And even as the Orioles have been aggressive since the early stages of the minor league season in moving prospects up to levels at the first hint of dominance, Rutschman has stayed at Bowie.
Rutschman’s timeline seems deliberate for a reason. He played at three levels in 2019 after he was drafted and was at the team’s secondary camp at Bowie last summer working on his swing and developing a rapport with some of the pitchers he’ll work with once he reaches the majors. But this time at Double-A was meant to be his full-season introduction to professional baseball. He’s played every game he’s been available for at Bowie, only missing two for the Futures Game.
But with the Orioles showing no signs of turning things around at the major league level and no short-term ambitions to change that, expecting Rutschman to debut this year would have been fanciful. His six seasons of club control don’t begin until he makes his debut, and fair or not, baseball’s salary structure means it’s in the club’s interest to delay Rutschman’s debut until they’re ready to start trying to win again.
Rutschman, however, was drafted with many of the skills already in place to make it in the majors and is likely to be the game’s top prospect this winter. He can’t be held back forever. Even if this is his last week with Bowie, he’d still get two full months at Triple-A Norfolk and would be in a position to finish off his minor league development with a month or two with the Tides in 2022 before making his debut.
None of that has much to do with how Rutschman performs, even if nothing he’s done this year has been cause for concern. He’s thrown out 35% of would-be base stealers and has been a threat to impact the game in every sense.
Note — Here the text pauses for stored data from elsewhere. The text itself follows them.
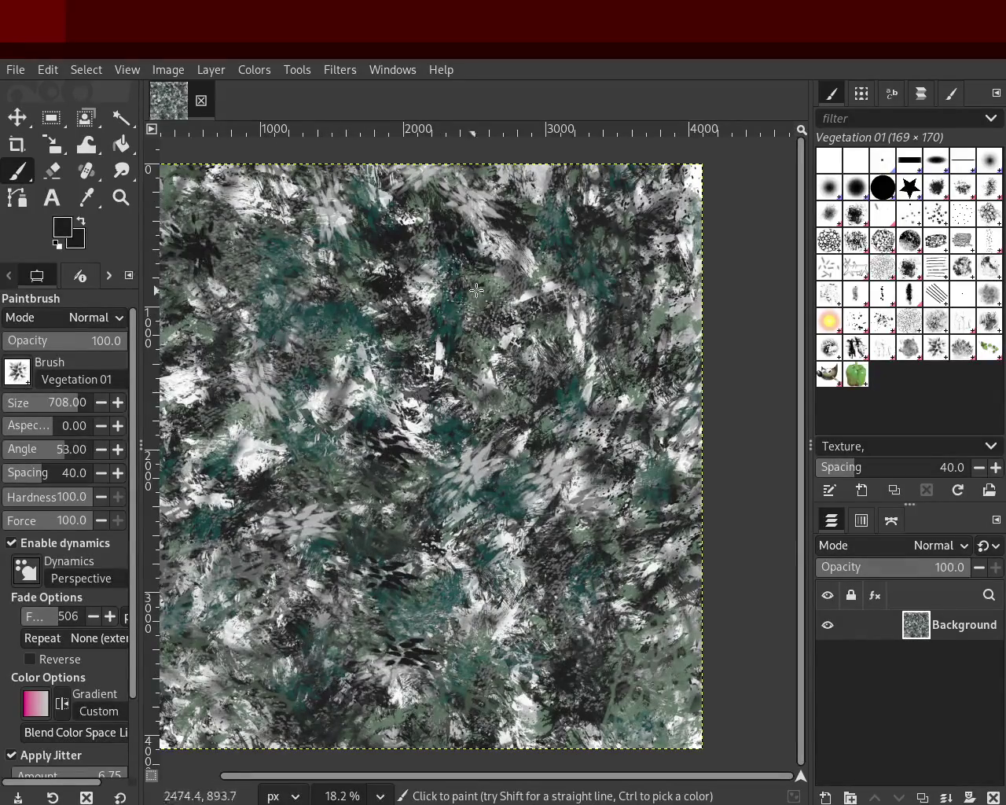
Paint light grey vegetation dabs mid-canvas, in the upper left and right of centre.
ctrl+click(654, 706)
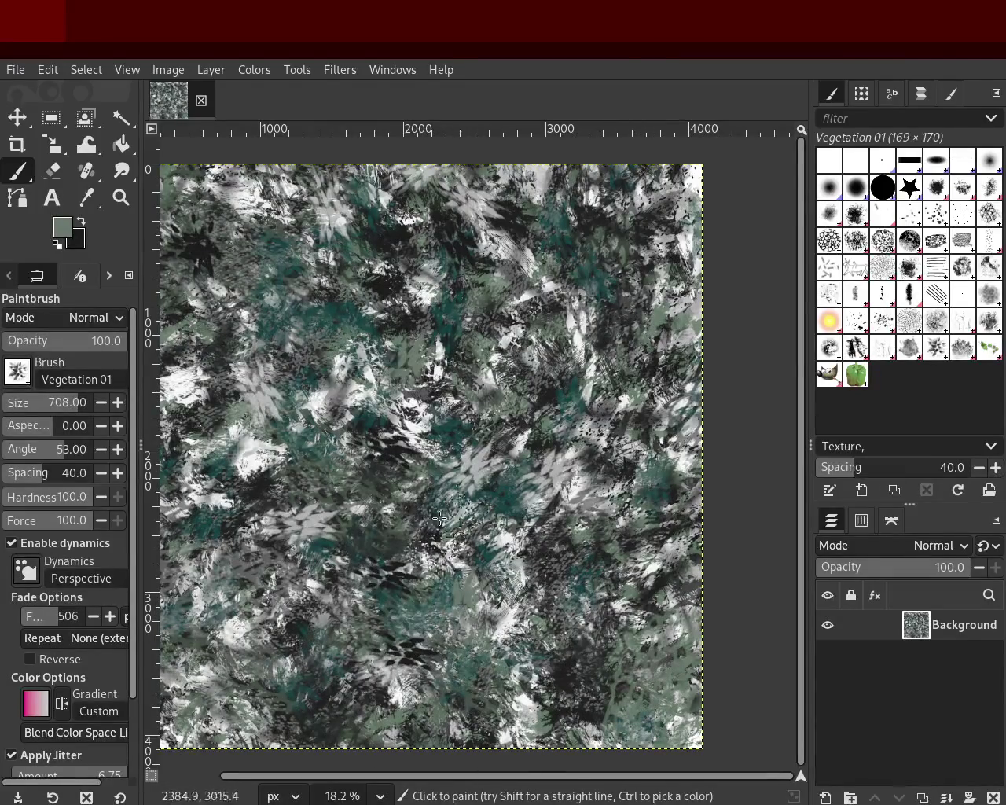
ctrl+click(479, 436)
mouse_move(494, 421)
mouse_down()
mouse_move(399, 599)
mouse_move(256, 658)
mouse_up()
key(ctrl+z)
ctrl+click(534, 706)
key(ctrl+z)
drag(383, 620, 237, 668)
click(281, 223)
“He does a lot of things well,” Blood said. “He makes the pitchers better, the pitchers that he [catches], he makes them better just by the way he catches, the way that he calls games, the way that he leads. His presence alone, it helps the whole team in that regard. And then, offensively, he’s just a threat to be one base all the time, and he’s a threat to do some serious damage at any time. Just his presence in the lineup causes stress on the opponents. We’re seeing those things play out on a daily basis.”